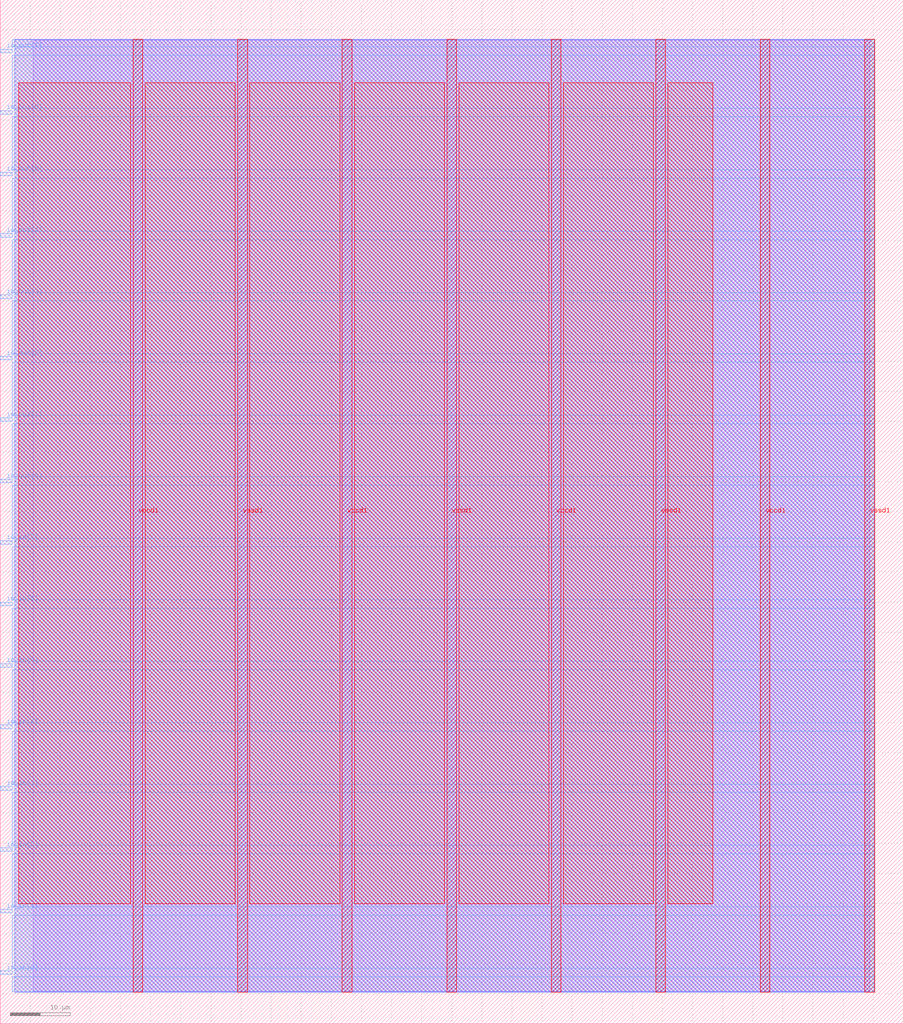
<source format=lef>
VERSION 5.7 ;
  NOWIREEXTENSIONATPIN ON ;
  DIVIDERCHAR "/" ;
  BUSBITCHARS "[]" ;
MACRO secretFile
  CLASS BLOCK ;
  FOREIGN secretFile ;
  ORIGIN 0.000 0.000 ;
  SIZE 150.000 BY 170.000 ;
  PIN io_in[0]
    DIRECTION INPUT ;
    USE SIGNAL ;
    PORT
      LAYER met3 ;
        RECT 0.000 8.200 2.000 8.800 ;
    END
  END io_in[0]
  PIN io_in[1]
    DIRECTION INPUT ;
    USE SIGNAL ;
    PORT
      LAYER met3 ;
        RECT 0.000 18.400 2.000 19.000 ;
    END
  END io_in[1]
  PIN io_in[2]
    DIRECTION INPUT ;
    USE SIGNAL ;
    PORT
      LAYER met3 ;
        RECT 0.000 28.600 2.000 29.200 ;
    END
  END io_in[2]
  PIN io_in[3]
    DIRECTION INPUT ;
    USE SIGNAL ;
    PORT
      LAYER met3 ;
        RECT 0.000 38.800 2.000 39.400 ;
    END
  END io_in[3]
  PIN io_in[4]
    DIRECTION INPUT ;
    USE SIGNAL ;
    PORT
      LAYER met3 ;
        RECT 0.000 49.000 2.000 49.600 ;
    END
  END io_in[4]
  PIN io_in[5]
    DIRECTION INPUT ;
    USE SIGNAL ;
    PORT
      LAYER met3 ;
        RECT 0.000 59.200 2.000 59.800 ;
    END
  END io_in[5]
  PIN io_in[6]
    DIRECTION INPUT ;
    USE SIGNAL ;
    PORT
      LAYER met3 ;
        RECT 0.000 69.400 2.000 70.000 ;
    END
  END io_in[6]
  PIN io_in[7]
    DIRECTION INPUT ;
    USE SIGNAL ;
    PORT
      LAYER met3 ;
        RECT 0.000 79.600 2.000 80.200 ;
    END
  END io_in[7]
  PIN io_out[0]
    DIRECTION OUTPUT TRISTATE ;
    USE SIGNAL ;
    PORT
      LAYER met3 ;
        RECT 0.000 89.800 2.000 90.400 ;
    END
  END io_out[0]
  PIN io_out[1]
    DIRECTION OUTPUT TRISTATE ;
    USE SIGNAL ;
    PORT
      LAYER met3 ;
        RECT 0.000 100.000 2.000 100.600 ;
    END
  END io_out[1]
  PIN io_out[2]
    DIRECTION OUTPUT TRISTATE ;
    USE SIGNAL ;
    PORT
      LAYER met3 ;
        RECT 0.000 110.200 2.000 110.800 ;
    END
  END io_out[2]
  PIN io_out[3]
    DIRECTION OUTPUT TRISTATE ;
    USE SIGNAL ;
    PORT
      LAYER met3 ;
        RECT 0.000 120.400 2.000 121.000 ;
    END
  END io_out[3]
  PIN io_out[4]
    DIRECTION OUTPUT TRISTATE ;
    USE SIGNAL ;
    PORT
      LAYER met3 ;
        RECT 0.000 130.600 2.000 131.200 ;
    END
  END io_out[4]
  PIN io_out[5]
    DIRECTION OUTPUT TRISTATE ;
    USE SIGNAL ;
    PORT
      LAYER met3 ;
        RECT 0.000 140.800 2.000 141.400 ;
    END
  END io_out[5]
  PIN io_out[6]
    DIRECTION OUTPUT TRISTATE ;
    USE SIGNAL ;
    PORT
      LAYER met3 ;
        RECT 0.000 151.000 2.000 151.600 ;
    END
  END io_out[6]
  PIN io_out[7]
    DIRECTION OUTPUT TRISTATE ;
    USE SIGNAL ;
    PORT
      LAYER met3 ;
        RECT 0.000 161.200 2.000 161.800 ;
    END
  END io_out[7]
  PIN vccd1
    DIRECTION INOUT ;
    USE POWER ;
    PORT
      LAYER met4 ;
        RECT 22.085 5.200 23.685 163.440 ;
    END
    PORT
      LAYER met4 ;
        RECT 56.815 5.200 58.415 163.440 ;
    END
    PORT
      LAYER met4 ;
        RECT 91.545 5.200 93.145 163.440 ;
    END
    PORT
      LAYER met4 ;
        RECT 126.275 5.200 127.875 163.440 ;
    END
  END vccd1
  PIN vssd1
    DIRECTION INOUT ;
    USE GROUND ;
    PORT
      LAYER met4 ;
        RECT 39.450 5.200 41.050 163.440 ;
    END
    PORT
      LAYER met4 ;
        RECT 74.180 5.200 75.780 163.440 ;
    END
    PORT
      LAYER met4 ;
        RECT 108.910 5.200 110.510 163.440 ;
    END
    PORT
      LAYER met4 ;
        RECT 143.640 5.200 145.240 163.440 ;
    END
  END vssd1
  OBS
      LAYER li1 ;
        RECT 5.520 5.355 144.440 163.285 ;
      LAYER met1 ;
        RECT 2.370 5.200 145.240 163.440 ;
      LAYER met2 ;
        RECT 2.390 5.255 145.210 163.385 ;
      LAYER met3 ;
        RECT 2.000 162.200 145.230 163.365 ;
        RECT 2.400 160.800 145.230 162.200 ;
        RECT 2.000 152.000 145.230 160.800 ;
        RECT 2.400 150.600 145.230 152.000 ;
        RECT 2.000 141.800 145.230 150.600 ;
        RECT 2.400 140.400 145.230 141.800 ;
        RECT 2.000 131.600 145.230 140.400 ;
        RECT 2.400 130.200 145.230 131.600 ;
        RECT 2.000 121.400 145.230 130.200 ;
        RECT 2.400 120.000 145.230 121.400 ;
        RECT 2.000 111.200 145.230 120.000 ;
        RECT 2.400 109.800 145.230 111.200 ;
        RECT 2.000 101.000 145.230 109.800 ;
        RECT 2.400 99.600 145.230 101.000 ;
        RECT 2.000 90.800 145.230 99.600 ;
        RECT 2.400 89.400 145.230 90.800 ;
        RECT 2.000 80.600 145.230 89.400 ;
        RECT 2.400 79.200 145.230 80.600 ;
        RECT 2.000 70.400 145.230 79.200 ;
        RECT 2.400 69.000 145.230 70.400 ;
        RECT 2.000 60.200 145.230 69.000 ;
        RECT 2.400 58.800 145.230 60.200 ;
        RECT 2.000 50.000 145.230 58.800 ;
        RECT 2.400 48.600 145.230 50.000 ;
        RECT 2.000 39.800 145.230 48.600 ;
        RECT 2.400 38.400 145.230 39.800 ;
        RECT 2.000 29.600 145.230 38.400 ;
        RECT 2.400 28.200 145.230 29.600 ;
        RECT 2.000 19.400 145.230 28.200 ;
        RECT 2.400 18.000 145.230 19.400 ;
        RECT 2.000 9.200 145.230 18.000 ;
        RECT 2.400 7.800 145.230 9.200 ;
        RECT 2.000 5.275 145.230 7.800 ;
      LAYER met4 ;
        RECT 3.055 19.895 21.685 156.225 ;
        RECT 24.085 19.895 39.050 156.225 ;
        RECT 41.450 19.895 56.415 156.225 ;
        RECT 58.815 19.895 73.780 156.225 ;
        RECT 76.180 19.895 91.145 156.225 ;
        RECT 93.545 19.895 108.510 156.225 ;
        RECT 110.910 19.895 118.385 156.225 ;
  END
END secretFile
END LIBRARY


</source>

------------------------------------------------

:: Task ::
Each line above is to be copied exactly, and the pictures are to be dropped.

:: Task result ::
<source format=lef>
VERSION 5.7 ;
  NOWIREEXTENSIONATPIN ON ;
  DIVIDERCHAR "/" ;
  BUSBITCHARS "[]" ;
MACRO secretFile
  CLASS BLOCK ;
  FOREIGN secretFile ;
  ORIGIN 0.000 0.000 ;
  SIZE 150.000 BY 170.000 ;
  PIN io_in[0]
    DIRECTION INPUT ;
    USE SIGNAL ;
    PORT
      LAYER met3 ;
        RECT 0.000 8.200 2.000 8.800 ;
    END
  END io_in[0]
  PIN io_in[1]
    DIRECTION INPUT ;
    USE SIGNAL ;
    PORT
      LAYER met3 ;
        RECT 0.000 18.400 2.000 19.000 ;
    END
  END io_in[1]
  PIN io_in[2]
    DIRECTION INPUT ;
    USE SIGNAL ;
    PORT
      LAYER met3 ;
        RECT 0.000 28.600 2.000 29.200 ;
    END
  END io_in[2]
  PIN io_in[3]
    DIRECTION INPUT ;
    USE SIGNAL ;
    PORT
      LAYER met3 ;
        RECT 0.000 38.800 2.000 39.400 ;
    END
  END io_in[3]
  PIN io_in[4]
    DIRECTION INPUT ;
    USE SIGNAL ;
    PORT
      LAYER met3 ;
        RECT 0.000 49.000 2.000 49.600 ;
    END
  END io_in[4]
  PIN io_in[5]
    DIRECTION INPUT ;
    USE SIGNAL ;
    PORT
      LAYER met3 ;
        RECT 0.000 59.200 2.000 59.800 ;
    END
  END io_in[5]
  PIN io_in[6]
    DIRECTION INPUT ;
    USE SIGNAL ;
    PORT
      LAYER met3 ;
        RECT 0.000 69.400 2.000 70.000 ;
    END
  END io_in[6]
  PIN io_in[7]
    DIRECTION INPUT ;
    USE SIGNAL ;
    PORT
      LAYER met3 ;
        RECT 0.000 79.600 2.000 80.200 ;
    END
  END io_in[7]
  PIN io_out[0]
    DIRECTION OUTPUT TRISTATE ;
    USE SIGNAL ;
    PORT
      LAYER met3 ;
        RECT 0.000 89.800 2.000 90.400 ;
    END
  END io_out[0]
  PIN io_out[1]
    DIRECTION OUTPUT TRISTATE ;
    USE SIGNAL ;
    PORT
      LAYER met3 ;
        RECT 0.000 100.000 2.000 100.600 ;
    END
  END io_out[1]
  PIN io_out[2]
    DIRECTION OUTPUT TRISTATE ;
    USE SIGNAL ;
    PORT
      LAYER met3 ;
        RECT 0.000 110.200 2.000 110.800 ;
    END
  END io_out[2]
  PIN io_out[3]
    DIRECTION OUTPUT TRISTATE ;
    USE SIGNAL ;
    PORT
      LAYER met3 ;
        RECT 0.000 120.400 2.000 121.000 ;
    END
  END io_out[3]
  PIN io_out[4]
    DIRECTION OUTPUT TRISTATE ;
    USE SIGNAL ;
    PORT
      LAYER met3 ;
        RECT 0.000 130.600 2.000 131.200 ;
    END
  END io_out[4]
  PIN io_out[5]
    DIRECTION OUTPUT TRISTATE ;
    USE SIGNAL ;
    PORT
      LAYER met3 ;
        RECT 0.000 140.800 2.000 141.400 ;
    END
  END io_out[5]
  PIN io_out[6]
    DIRECTION OUTPUT TRISTATE ;
    USE SIGNAL ;
    PORT
      LAYER met3 ;
        RECT 0.000 151.000 2.000 151.600 ;
    END
  END io_out[6]
  PIN io_out[7]
    DIRECTION OUTPUT TRISTATE ;
    USE SIGNAL ;
    PORT
      LAYER met3 ;
        RECT 0.000 161.200 2.000 161.800 ;
    END
  END io_out[7]
  PIN vccd1
    DIRECTION INOUT ;
    USE POWER ;
    PORT
      LAYER met4 ;
        RECT 22.085 5.200 23.685 163.440 ;
    END
    PORT
      LAYER met4 ;
        RECT 56.815 5.200 58.415 163.440 ;
    END
    PORT
      LAYER met4 ;
        RECT 91.545 5.200 93.145 163.440 ;
    END
    PORT
      LAYER met4 ;
        RECT 126.275 5.200 127.875 163.440 ;
    END
  END vccd1
  PIN vssd1
    DIRECTION INOUT ;
    USE GROUND ;
    PORT
      LAYER met4 ;
        RECT 39.450 5.200 41.050 163.440 ;
    END
    PORT
      LAYER met4 ;
        RECT 74.180 5.200 75.780 163.440 ;
    END
    PORT
      LAYER met4 ;
        RECT 108.910 5.200 110.510 163.440 ;
    END
    PORT
      LAYER met4 ;
        RECT 143.640 5.200 145.240 163.440 ;
    END
  END vssd1
  OBS
      LAYER li1 ;
        RECT 5.520 5.355 144.440 163.285 ;
      LAYER met1 ;
        RECT 2.370 5.200 145.240 163.440 ;
      LAYER met2 ;
        RECT 2.390 5.255 145.210 163.385 ;
      LAYER met3 ;
        RECT 2.000 162.200 145.230 163.365 ;
        RECT 2.400 160.800 145.230 162.200 ;
        RECT 2.000 152.000 145.230 160.800 ;
        RECT 2.400 150.600 145.230 152.000 ;
        RECT 2.000 141.800 145.230 150.600 ;
        RECT 2.400 140.400 145.230 141.800 ;
        RECT 2.000 131.600 145.230 140.400 ;
        RECT 2.400 130.200 145.230 131.600 ;
        RECT 2.000 121.400 145.230 130.200 ;
        RECT 2.400 120.000 145.230 121.400 ;
        RECT 2.000 111.200 145.230 120.000 ;
        RECT 2.400 109.800 145.230 111.200 ;
        RECT 2.000 101.000 145.230 109.800 ;
        RECT 2.400 99.600 145.230 101.000 ;
        RECT 2.000 90.800 145.230 99.600 ;
        RECT 2.400 89.400 145.230 90.800 ;
        RECT 2.000 80.600 145.230 89.400 ;
        RECT 2.400 79.200 145.230 80.600 ;
        RECT 2.000 70.400 145.230 79.200 ;
        RECT 2.400 69.000 145.230 70.400 ;
        RECT 2.000 60.200 145.230 69.000 ;
        RECT 2.400 58.800 145.230 60.200 ;
        RECT 2.000 50.000 145.230 58.800 ;
        RECT 2.400 48.600 145.230 50.000 ;
        RECT 2.000 39.800 145.230 48.600 ;
        RECT 2.400 38.400 145.230 39.800 ;
        RECT 2.000 29.600 145.230 38.400 ;
        RECT 2.400 28.200 145.230 29.600 ;
        RECT 2.000 19.400 145.230 28.200 ;
        RECT 2.400 18.000 145.230 19.400 ;
        RECT 2.000 9.200 145.230 18.000 ;
        RECT 2.400 7.800 145.230 9.200 ;
        RECT 2.000 5.275 145.230 7.800 ;
      LAYER met4 ;
        RECT 3.055 19.895 21.685 156.225 ;
        RECT 24.085 19.895 39.050 156.225 ;
        RECT 41.450 19.895 56.415 156.225 ;
        RECT 58.815 19.895 73.780 156.225 ;
        RECT 76.180 19.895 91.145 156.225 ;
        RECT 93.545 19.895 108.510 156.225 ;
        RECT 110.910 19.895 118.385 156.225 ;
  END
END secretFile
END LIBRARY


</source>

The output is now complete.